▸ Source passage
+ + + + +
They do things that send chills down your spine, pointers are magic, sensitive and in my opinion spiritual...they just know....
When we lived in St. Ives over the years we had three PAT-Dogs, Border, Maddie and Missie. There were many lovely moments but I can think of three which brought me so close to tears, strangely all concerning Border, our liver/white boy.
We visited the Old Folks Home weekly and one morning when I arrived one of the carers asked me if I would take Border over to a lady who had been crying all morning and they couldn't get her to tell them why. When I went over she was sitting in her chair breaking her heart. Border pushed his muzzle into her hands and the crying stopped instantly. She immediately took his head in her hands and started talking to him. I have no idea what she was talking about but it didn't matter, she had stopped crying and maybe she was telling him what it was all about, who knows?
+ + + + +
▸ Saved data entries

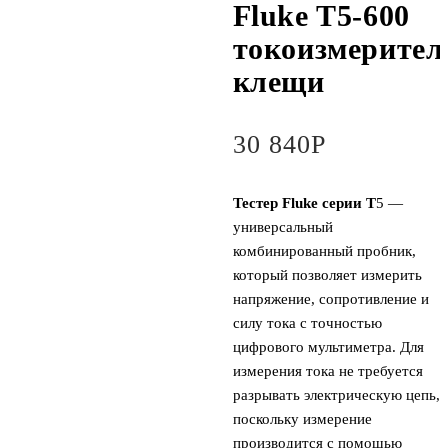
Fluke T5-600
токоизмерите
клещи
30 840
Р
Тестер Fluke серии T
5 —
универсальный
комбинированный пробник,
который позволяет измерить
напряжение, сопротивление и
силу тока с точностью
цифрового мультиметра. Для
измерения тока не требуется
разрывать электрическую цепь,
поскольку измерение
производится с помощью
+ + + + +
Answer these questions about the passage on the PAT-Dogs:
1. In which place did the writer live with the three PAT-Dogs?
2. What were the names of the three PAT-Dogs?
3. What did Border do when he was taken to the crying lady?

▸ Problem solution
1. St. Ives.
2. Border, Maddie and Missie.
3. He pushed his muzzle into her hands.